(Items listed in a dataset)
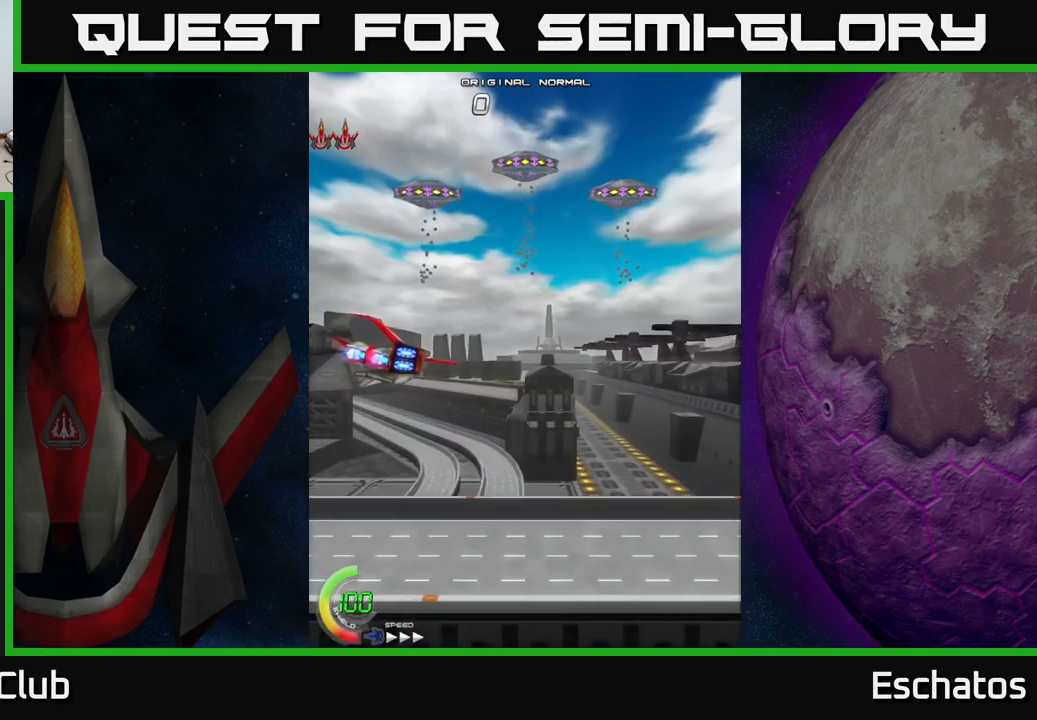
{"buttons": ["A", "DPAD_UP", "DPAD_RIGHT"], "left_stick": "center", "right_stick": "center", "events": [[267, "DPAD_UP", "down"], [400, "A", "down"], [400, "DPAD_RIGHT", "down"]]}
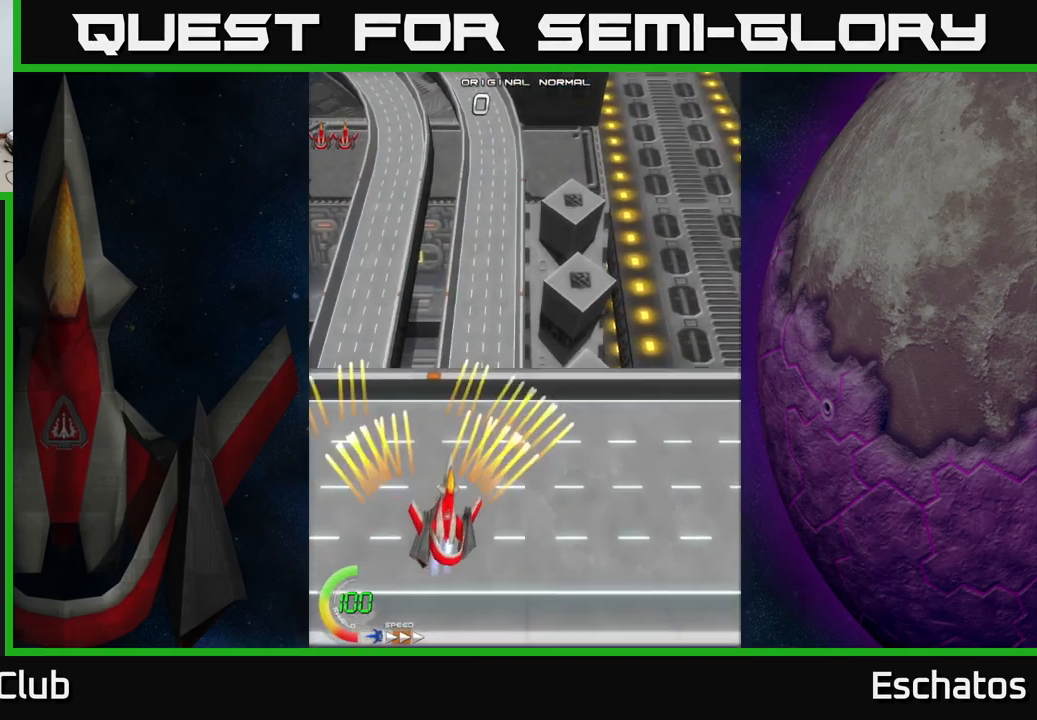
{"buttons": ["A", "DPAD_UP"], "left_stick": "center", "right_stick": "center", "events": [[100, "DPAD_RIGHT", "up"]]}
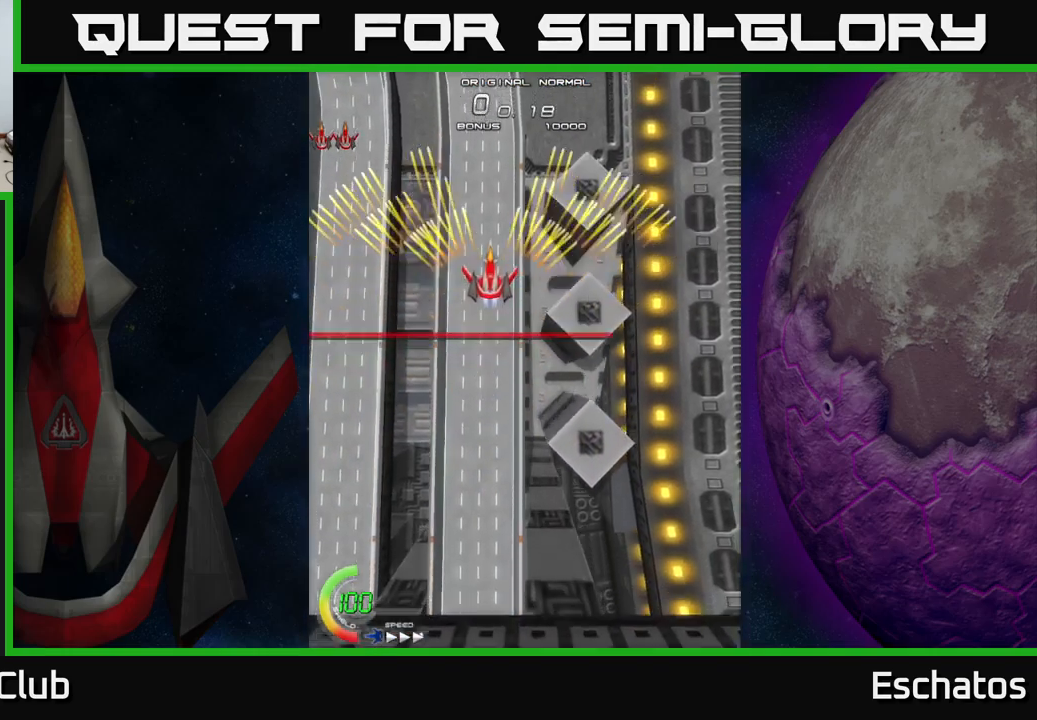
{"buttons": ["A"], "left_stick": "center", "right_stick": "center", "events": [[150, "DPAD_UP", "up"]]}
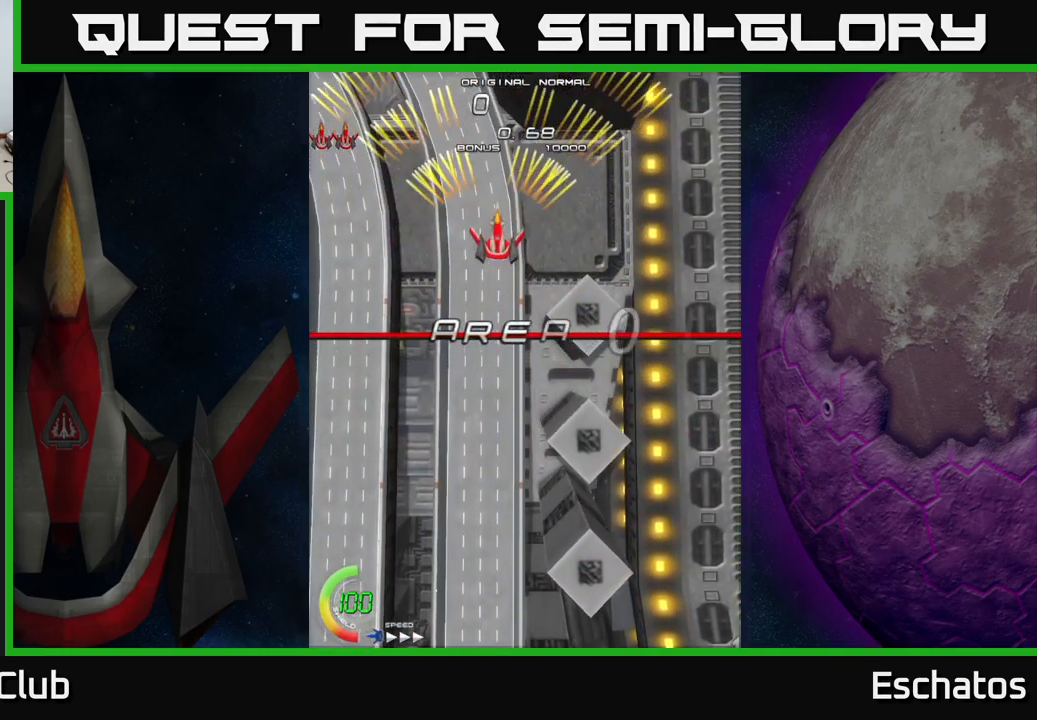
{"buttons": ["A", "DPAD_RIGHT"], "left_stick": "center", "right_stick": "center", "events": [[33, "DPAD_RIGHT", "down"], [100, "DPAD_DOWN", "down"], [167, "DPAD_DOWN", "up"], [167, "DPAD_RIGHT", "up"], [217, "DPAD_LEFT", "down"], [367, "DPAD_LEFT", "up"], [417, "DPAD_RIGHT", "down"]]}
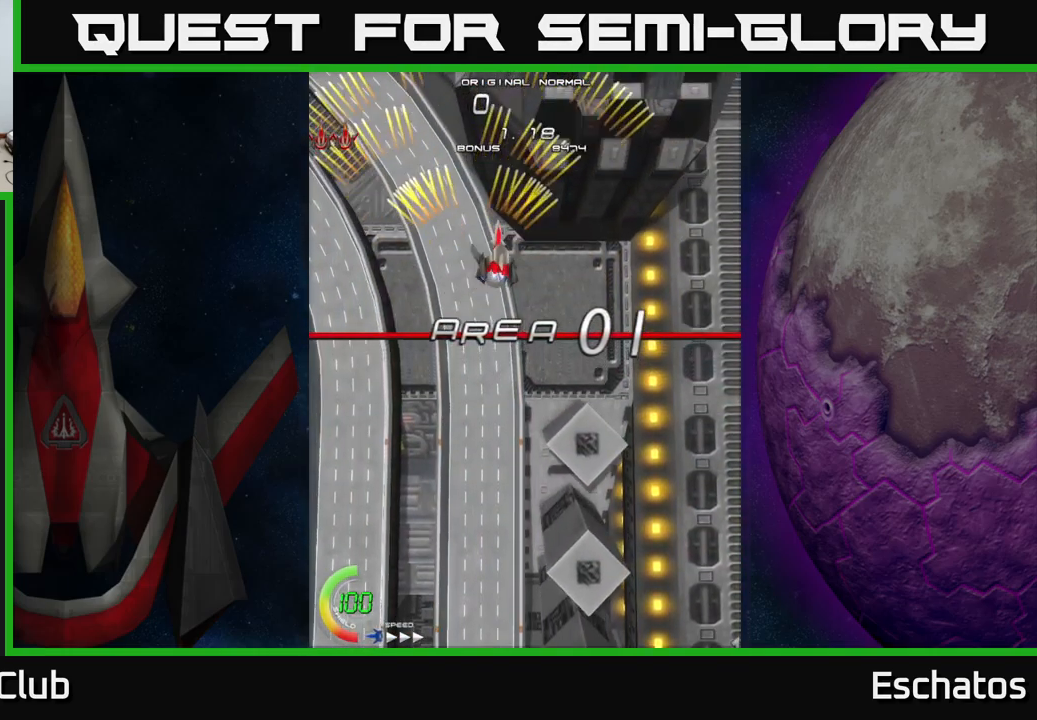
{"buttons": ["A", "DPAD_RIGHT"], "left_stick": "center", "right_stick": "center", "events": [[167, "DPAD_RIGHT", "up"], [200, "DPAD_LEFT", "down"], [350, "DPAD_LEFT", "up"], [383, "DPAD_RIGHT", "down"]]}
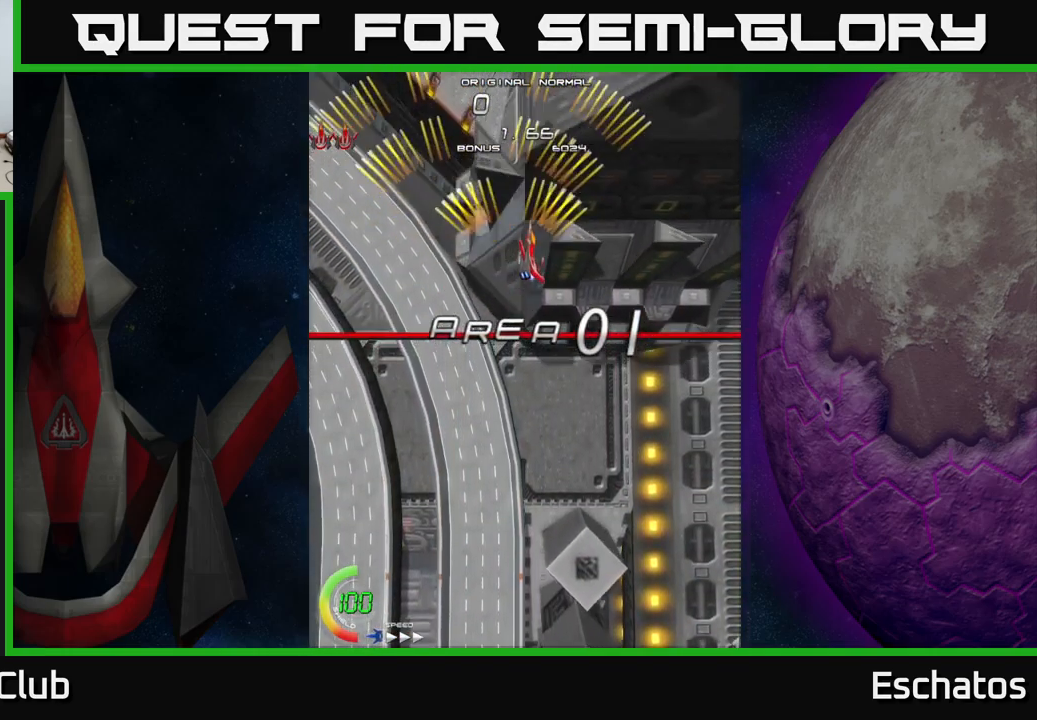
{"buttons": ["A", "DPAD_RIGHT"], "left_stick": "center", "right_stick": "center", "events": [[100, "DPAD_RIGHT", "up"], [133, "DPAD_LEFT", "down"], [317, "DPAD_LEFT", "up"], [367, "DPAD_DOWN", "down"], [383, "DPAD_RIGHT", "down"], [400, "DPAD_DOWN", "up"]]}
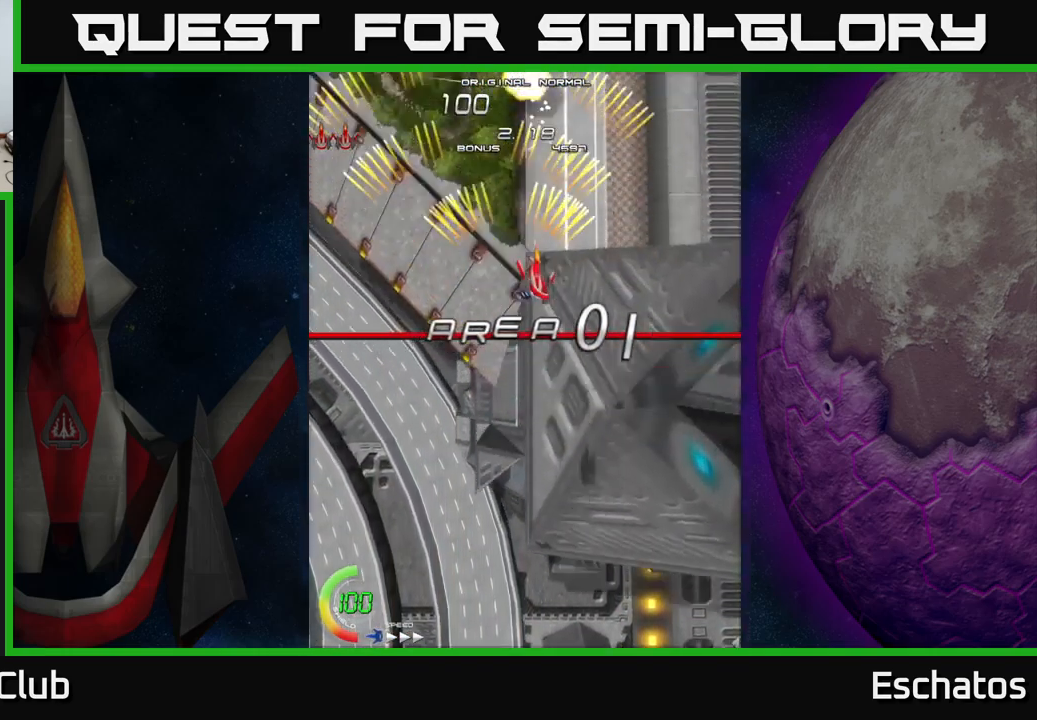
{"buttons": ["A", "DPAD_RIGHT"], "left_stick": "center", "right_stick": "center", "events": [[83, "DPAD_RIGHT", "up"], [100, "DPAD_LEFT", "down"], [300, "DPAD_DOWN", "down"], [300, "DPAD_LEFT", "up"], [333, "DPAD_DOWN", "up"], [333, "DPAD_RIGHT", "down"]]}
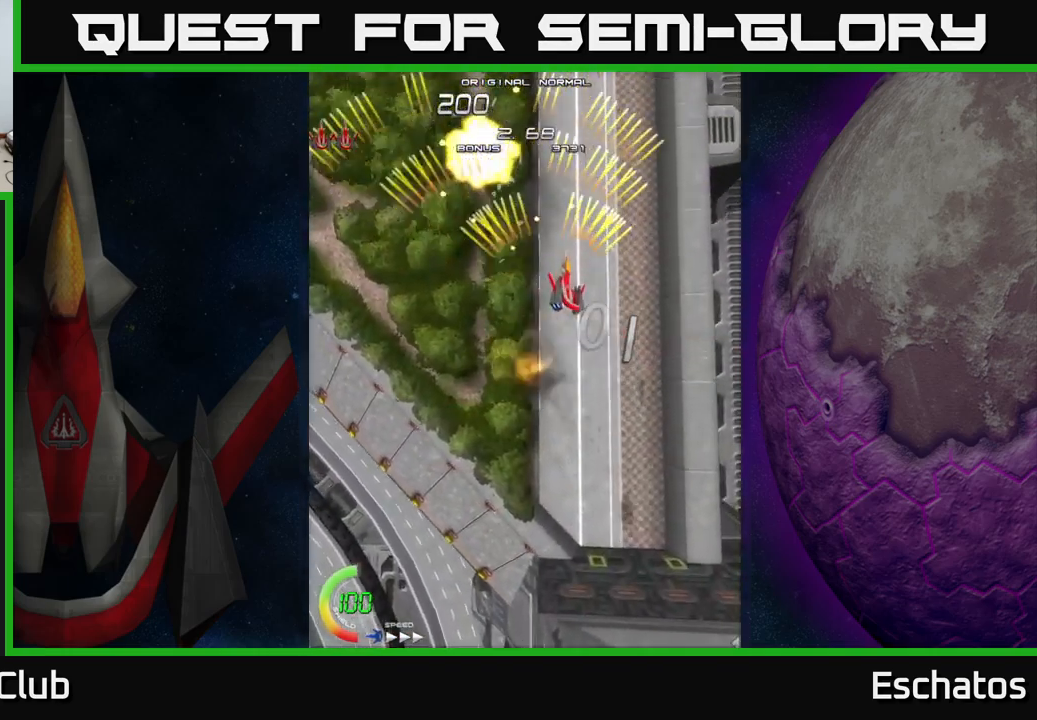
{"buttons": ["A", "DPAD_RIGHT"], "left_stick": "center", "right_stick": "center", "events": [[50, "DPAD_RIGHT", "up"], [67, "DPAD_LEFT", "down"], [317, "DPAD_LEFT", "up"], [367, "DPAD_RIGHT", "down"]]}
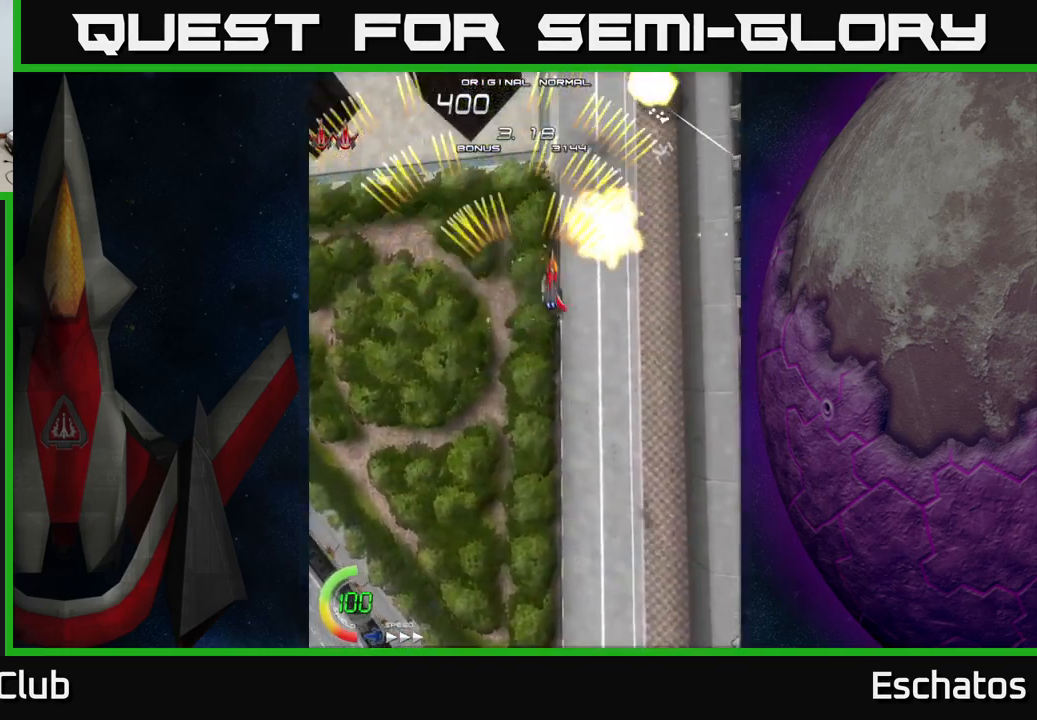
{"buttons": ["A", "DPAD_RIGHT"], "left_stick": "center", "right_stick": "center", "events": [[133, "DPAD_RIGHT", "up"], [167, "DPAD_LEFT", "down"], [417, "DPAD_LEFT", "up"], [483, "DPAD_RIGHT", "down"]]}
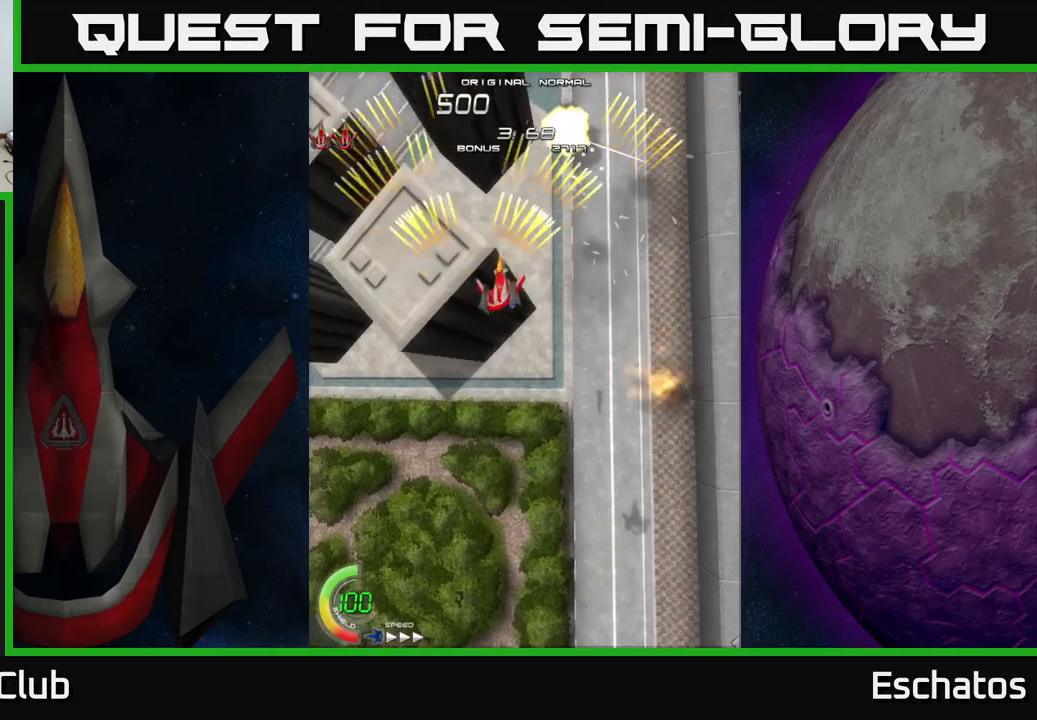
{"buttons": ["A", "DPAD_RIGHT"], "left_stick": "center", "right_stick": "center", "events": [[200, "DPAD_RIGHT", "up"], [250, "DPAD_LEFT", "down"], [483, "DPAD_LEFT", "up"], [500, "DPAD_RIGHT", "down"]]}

» **BRIEF**
Reproduce every entry word for word, but skip any pictures.

» **RESPONSE AREA**
{"buttons": ["A", "DPAD_UP", "DPAD_RIGHT"], "left_stick": "center", "right_stick": "center", "events": [[267, "DPAD_UP", "down"], [400, "A", "down"], [400, "DPAD_RIGHT", "down"]]}
{"buttons": ["A", "DPAD_UP"], "left_stick": "center", "right_stick": "center", "events": [[100, "DPAD_RIGHT", "up"]]}
{"buttons": ["A"], "left_stick": "center", "right_stick": "center", "events": [[150, "DPAD_UP", "up"]]}
{"buttons": ["A", "DPAD_RIGHT"], "left_stick": "center", "right_stick": "center", "events": [[33, "DPAD_RIGHT", "down"], [100, "DPAD_DOWN", "down"], [167, "DPAD_DOWN", "up"], [167, "DPAD_RIGHT", "up"], [217, "DPAD_LEFT", "down"], [367, "DPAD_LEFT", "up"], [417, "DPAD_RIGHT", "down"]]}
{"buttons": ["A", "DPAD_RIGHT"], "left_stick": "center", "right_stick": "center", "events": [[167, "DPAD_RIGHT", "up"], [200, "DPAD_LEFT", "down"], [350, "DPAD_LEFT", "up"], [383, "DPAD_RIGHT", "down"]]}
{"buttons": ["A", "DPAD_RIGHT"], "left_stick": "center", "right_stick": "center", "events": [[100, "DPAD_RIGHT", "up"], [133, "DPAD_LEFT", "down"], [317, "DPAD_LEFT", "up"], [367, "DPAD_DOWN", "down"], [383, "DPAD_RIGHT", "down"], [400, "DPAD_DOWN", "up"]]}
{"buttons": ["A", "DPAD_RIGHT"], "left_stick": "center", "right_stick": "center", "events": [[83, "DPAD_RIGHT", "up"], [100, "DPAD_LEFT", "down"], [300, "DPAD_DOWN", "down"], [300, "DPAD_LEFT", "up"], [333, "DPAD_DOWN", "up"], [333, "DPAD_RIGHT", "down"]]}
{"buttons": ["A", "DPAD_RIGHT"], "left_stick": "center", "right_stick": "center", "events": [[50, "DPAD_RIGHT", "up"], [67, "DPAD_LEFT", "down"], [317, "DPAD_LEFT", "up"], [367, "DPAD_RIGHT", "down"]]}
{"buttons": ["A", "DPAD_RIGHT"], "left_stick": "center", "right_stick": "center", "events": [[133, "DPAD_RIGHT", "up"], [167, "DPAD_LEFT", "down"], [417, "DPAD_LEFT", "up"], [483, "DPAD_RIGHT", "down"]]}
{"buttons": ["A", "DPAD_RIGHT"], "left_stick": "center", "right_stick": "center", "events": [[200, "DPAD_RIGHT", "up"], [250, "DPAD_LEFT", "down"], [483, "DPAD_LEFT", "up"], [500, "DPAD_RIGHT", "down"]]}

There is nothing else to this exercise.